Job: Go through the records that follow and tally the lines with "Generales" in them; answer with the number alone.

Records for this exercise:
================

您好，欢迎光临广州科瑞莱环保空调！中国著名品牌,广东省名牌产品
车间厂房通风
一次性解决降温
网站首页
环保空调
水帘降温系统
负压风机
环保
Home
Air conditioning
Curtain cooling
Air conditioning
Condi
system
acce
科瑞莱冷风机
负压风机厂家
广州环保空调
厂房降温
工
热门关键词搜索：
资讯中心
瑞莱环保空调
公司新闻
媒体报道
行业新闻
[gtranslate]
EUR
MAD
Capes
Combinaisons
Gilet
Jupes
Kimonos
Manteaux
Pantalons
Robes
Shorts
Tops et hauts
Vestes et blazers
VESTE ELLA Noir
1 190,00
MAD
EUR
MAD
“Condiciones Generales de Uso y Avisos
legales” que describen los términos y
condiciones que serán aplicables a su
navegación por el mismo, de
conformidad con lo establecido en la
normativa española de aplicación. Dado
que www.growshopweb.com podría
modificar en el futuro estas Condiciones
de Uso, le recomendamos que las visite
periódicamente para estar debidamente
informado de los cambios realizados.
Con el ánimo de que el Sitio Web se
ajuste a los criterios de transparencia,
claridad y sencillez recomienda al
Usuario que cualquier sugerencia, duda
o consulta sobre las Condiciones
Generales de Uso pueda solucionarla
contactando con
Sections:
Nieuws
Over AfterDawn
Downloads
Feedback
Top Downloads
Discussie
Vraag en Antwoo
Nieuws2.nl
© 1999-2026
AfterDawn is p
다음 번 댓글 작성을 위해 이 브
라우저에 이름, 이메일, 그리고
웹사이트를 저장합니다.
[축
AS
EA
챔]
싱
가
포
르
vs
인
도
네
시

================

Final answer: 2